I sometimes wonder what is the bravest thing that I have ever done, but honestly; there really isn’t much that I have. Not for anyone else nor for myself. I don’t think coming out to anyone including my mother or friends or the random twenty people in class was brave for me.
I think the single scariest coming out was to myself because it involved accepting the most painful dreaded reality that I have been trying to escape all my life- that I might actually want to be loved. Just typing out realizations like these and using words like ‘brave’ and ‘love’ takes an extra few seconds because traversing my walls takes time. Built over time. Built over just like dead and destroyed cities are constructed over each other centuries after centuries. Built over like layers of paint hardening over each other, developing cracks with time.
“Never expect romance in real life” she said when I was first asked to read Mills and Boons. I never did either.
A few years into my teens and I was already hyper aware of my feelings being just…. hormonal infatuations, as I called them. Strangely enough it took me years to realize I had been in love with a girl for the three years I was with her.
It took me years to admit to watching more chick flicks than superhero movies and even now if I watch one, I will analyse it to death, wringing every stereotypical sexist, racist, homophobic trope out of it and despair over the lack of consent in kissing scenes till I finally settle down and cry over the happy ending anyway.
I like solitude. I see one of the most chirpiest professors I have in college live with just her cats and her books and an art workshop and admire her ability to be so purely happy all by herself. I see pictures of crazy old single ladies on Humans of New York and think of how serene it would be to live in a house with a stone courtyard and cats and magazines and endless cups of tea, all by myself. I am so proud of one of my closest family members battling her odds to live alone in a big city like Mumbai, no matter how difficult and inconsiderate bosses and landlords and brokers and health personals can be.
I am fiercely proud of them but also secretly afraid that they aren’t as happy and content as I want them to be.
I know my odds and I try my best to understand the effects of being a romantic and a sexual minority. I literally do not personally know any adults above thirty who are in a secure same-sex relationship except through media. I don’t know what happens next. I don’t know what happens now.
I see fear in my mother’s eyes and as much as I hate it, I sometimes understand it.
We are all sometimes afraid of winding up alone.
But it is still so discomfiting for me to accept that I might want to be loved. To be in a relationship.
I like to call it my ghost sometimes. We all have these fantasies of where we might want to be in the future. Mine is always of a small apartment, a cat at my feet and a cup of tea by the window. Free, independent enough to afford basic happiness. But there is always a ghost. An unwillingness to admit that I want someone walking through the door. A gentle ghost. A wanted ghost.

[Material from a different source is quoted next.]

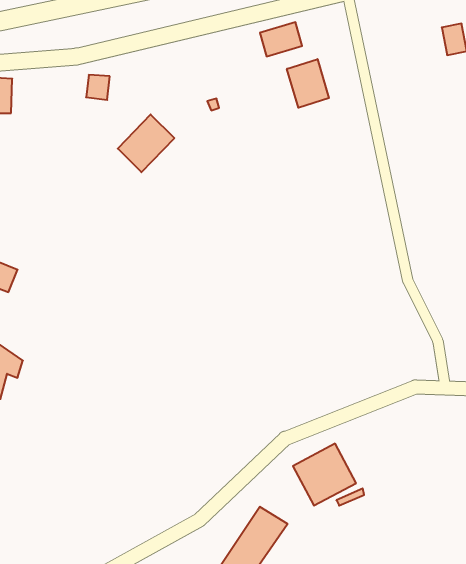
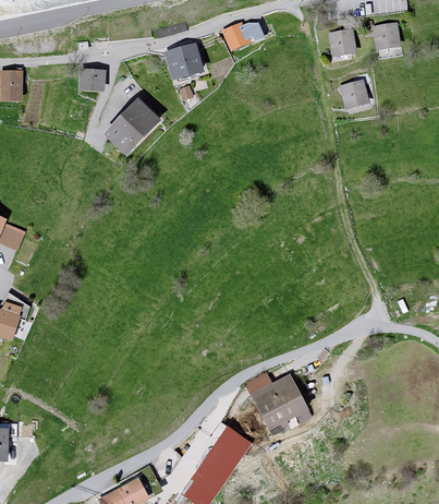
building: none -> [330,34,354,58]
building: none -> [167,49,203,84]
building: [287,59,329,108] -> none
building: none -> [342,83,369,109]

I have never been close to anything that might even remotely resemble something more than a platonic relationship.
I fall in love with people incessantly and keep mentally slapping myself for that.
I don’t mind. I don’t mind loving people. There are too many lovely humans in this world for me to be able to be indifferent to them.
But I mind expecting love.
I so desperately want to be okay with the idea of being alone. I want to know that even if I am one of those people who never encounter anything romantic in their lives, I will still be fine. That I will not be bitter. That I will still revel in being alive.
But wanting love, that shit is scary. It is the bravest coming out. It is the hardest reality. It is the irrational motive. It is the bravest of hopes. And I admire those who possess it now, because most days I don’t. At least for these few seconds I will let myself hope. But not for too long, you know? I am trying my best to be fine with the idea of being alone.
“I am stronger than Depression and I am braver than Loneliness, and nothing will ever exhaust me” – Elizabeth Gilbert.